America’s largest global banks have big offices in London, where business involving the U.K. and all of Europe is done. As we’ve reported this week, American banks lobbied against Britons voting to leave the EU. But now that they have, Wall Street has a problem with the place that has long served as its gateway to countries that use the euro.
Big American banks have around 40,000 employees in the U.K. Many of those jobs may have to move elsewhere, creating operational challenges and driving up costs for banks. KBW Research estimates that a quarter of American bank jobs in the U.K. could be affected by the exit vote.
Frankfurt is potentially a logical choice for U.S. banks to increase their presence in continental Europe. But packing up and moving to Germany isn’t a snap. For one, the city’s tiny compared to London. It’s smaller than Charlotte, North Carolina. Charlotte has a banking industry, but it has its limits.

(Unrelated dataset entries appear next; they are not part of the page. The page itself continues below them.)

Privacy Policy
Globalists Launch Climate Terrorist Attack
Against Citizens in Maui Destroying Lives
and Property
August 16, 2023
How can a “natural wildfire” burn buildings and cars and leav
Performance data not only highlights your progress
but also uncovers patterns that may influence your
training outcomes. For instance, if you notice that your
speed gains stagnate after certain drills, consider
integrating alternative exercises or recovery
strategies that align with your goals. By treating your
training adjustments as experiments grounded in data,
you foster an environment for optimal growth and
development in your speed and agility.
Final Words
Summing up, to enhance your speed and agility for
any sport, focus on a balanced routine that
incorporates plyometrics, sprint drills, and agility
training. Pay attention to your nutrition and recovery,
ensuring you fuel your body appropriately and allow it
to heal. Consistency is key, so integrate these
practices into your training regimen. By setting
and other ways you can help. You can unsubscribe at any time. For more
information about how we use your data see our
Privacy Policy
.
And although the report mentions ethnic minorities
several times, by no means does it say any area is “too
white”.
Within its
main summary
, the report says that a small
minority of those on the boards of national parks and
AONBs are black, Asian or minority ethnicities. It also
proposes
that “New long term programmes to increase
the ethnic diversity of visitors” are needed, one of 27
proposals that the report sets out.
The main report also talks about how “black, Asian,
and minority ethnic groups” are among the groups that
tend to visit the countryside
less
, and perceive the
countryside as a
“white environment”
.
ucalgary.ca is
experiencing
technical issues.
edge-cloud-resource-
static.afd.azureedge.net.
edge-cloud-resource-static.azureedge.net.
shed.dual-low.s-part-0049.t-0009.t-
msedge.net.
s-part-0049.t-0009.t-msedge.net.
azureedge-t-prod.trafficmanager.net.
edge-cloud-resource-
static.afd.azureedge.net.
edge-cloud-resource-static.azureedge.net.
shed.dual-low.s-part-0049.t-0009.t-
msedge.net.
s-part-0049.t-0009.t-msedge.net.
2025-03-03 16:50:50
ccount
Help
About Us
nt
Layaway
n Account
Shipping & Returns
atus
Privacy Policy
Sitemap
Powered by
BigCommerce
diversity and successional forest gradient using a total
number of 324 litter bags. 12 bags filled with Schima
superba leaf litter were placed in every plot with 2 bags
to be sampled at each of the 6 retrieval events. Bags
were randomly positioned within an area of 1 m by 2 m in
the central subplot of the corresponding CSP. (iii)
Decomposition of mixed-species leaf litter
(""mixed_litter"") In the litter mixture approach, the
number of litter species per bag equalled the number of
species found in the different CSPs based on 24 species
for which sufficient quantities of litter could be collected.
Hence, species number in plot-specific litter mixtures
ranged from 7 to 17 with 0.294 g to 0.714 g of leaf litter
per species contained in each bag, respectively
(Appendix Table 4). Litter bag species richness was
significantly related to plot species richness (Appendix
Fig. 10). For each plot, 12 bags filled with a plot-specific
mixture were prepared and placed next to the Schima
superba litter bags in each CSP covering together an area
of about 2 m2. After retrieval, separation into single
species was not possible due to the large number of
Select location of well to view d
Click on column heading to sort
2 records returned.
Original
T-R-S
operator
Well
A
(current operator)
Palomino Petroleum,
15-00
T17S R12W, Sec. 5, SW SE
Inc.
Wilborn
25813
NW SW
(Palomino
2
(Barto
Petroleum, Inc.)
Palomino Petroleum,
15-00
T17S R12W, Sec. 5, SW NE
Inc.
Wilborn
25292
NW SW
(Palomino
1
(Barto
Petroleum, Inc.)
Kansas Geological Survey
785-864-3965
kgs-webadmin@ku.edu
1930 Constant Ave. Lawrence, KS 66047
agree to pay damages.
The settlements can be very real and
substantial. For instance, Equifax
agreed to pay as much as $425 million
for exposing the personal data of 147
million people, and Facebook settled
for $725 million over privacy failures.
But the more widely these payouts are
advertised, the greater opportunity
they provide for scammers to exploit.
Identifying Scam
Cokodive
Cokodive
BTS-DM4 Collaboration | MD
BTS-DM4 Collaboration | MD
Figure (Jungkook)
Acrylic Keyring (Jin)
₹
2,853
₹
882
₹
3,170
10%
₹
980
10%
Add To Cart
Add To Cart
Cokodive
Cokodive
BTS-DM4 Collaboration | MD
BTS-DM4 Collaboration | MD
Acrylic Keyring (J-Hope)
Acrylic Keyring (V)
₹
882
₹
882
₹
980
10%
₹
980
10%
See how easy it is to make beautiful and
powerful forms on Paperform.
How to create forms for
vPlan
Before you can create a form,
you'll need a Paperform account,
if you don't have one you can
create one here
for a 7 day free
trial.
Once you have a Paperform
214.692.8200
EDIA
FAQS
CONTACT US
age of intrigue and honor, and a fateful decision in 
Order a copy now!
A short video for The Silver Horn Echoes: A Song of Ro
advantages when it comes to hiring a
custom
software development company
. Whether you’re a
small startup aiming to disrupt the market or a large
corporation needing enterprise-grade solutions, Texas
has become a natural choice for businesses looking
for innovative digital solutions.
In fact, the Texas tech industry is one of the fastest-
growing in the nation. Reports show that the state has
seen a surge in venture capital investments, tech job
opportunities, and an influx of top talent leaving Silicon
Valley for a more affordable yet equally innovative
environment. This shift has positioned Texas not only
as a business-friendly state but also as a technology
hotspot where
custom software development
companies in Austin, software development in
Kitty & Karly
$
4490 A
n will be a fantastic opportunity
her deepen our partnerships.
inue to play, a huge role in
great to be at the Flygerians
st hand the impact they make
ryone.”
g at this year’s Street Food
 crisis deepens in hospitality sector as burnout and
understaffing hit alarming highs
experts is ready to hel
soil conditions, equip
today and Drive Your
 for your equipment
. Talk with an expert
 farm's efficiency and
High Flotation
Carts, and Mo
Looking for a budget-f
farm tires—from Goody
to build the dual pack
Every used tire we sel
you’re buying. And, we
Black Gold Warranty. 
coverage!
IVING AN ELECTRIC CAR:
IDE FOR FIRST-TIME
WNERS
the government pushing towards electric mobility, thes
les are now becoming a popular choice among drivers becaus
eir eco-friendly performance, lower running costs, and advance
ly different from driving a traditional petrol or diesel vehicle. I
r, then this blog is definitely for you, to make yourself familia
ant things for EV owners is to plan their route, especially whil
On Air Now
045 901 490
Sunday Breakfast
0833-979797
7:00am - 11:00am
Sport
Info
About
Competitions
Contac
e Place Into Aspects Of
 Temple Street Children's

“You can’t possibly imagine the whole American banking industry moving from New York to Charlotte any more than you can imagine the European banking industry moving from London to Frankfurt,” said Pete Kyle, a finance professor at University of Maryland’s business school. “It’s just not a big enough city to absorb it.”
Paris and Dublin are also vying for banking business. But for now, the banks have to keep business going in the shifting sands of London.
“It’s likely that things will be more expensive for the banks,” said Wharton School finance professor Krista Schwarz. “There will be increased frictions in transacting with the European Union.”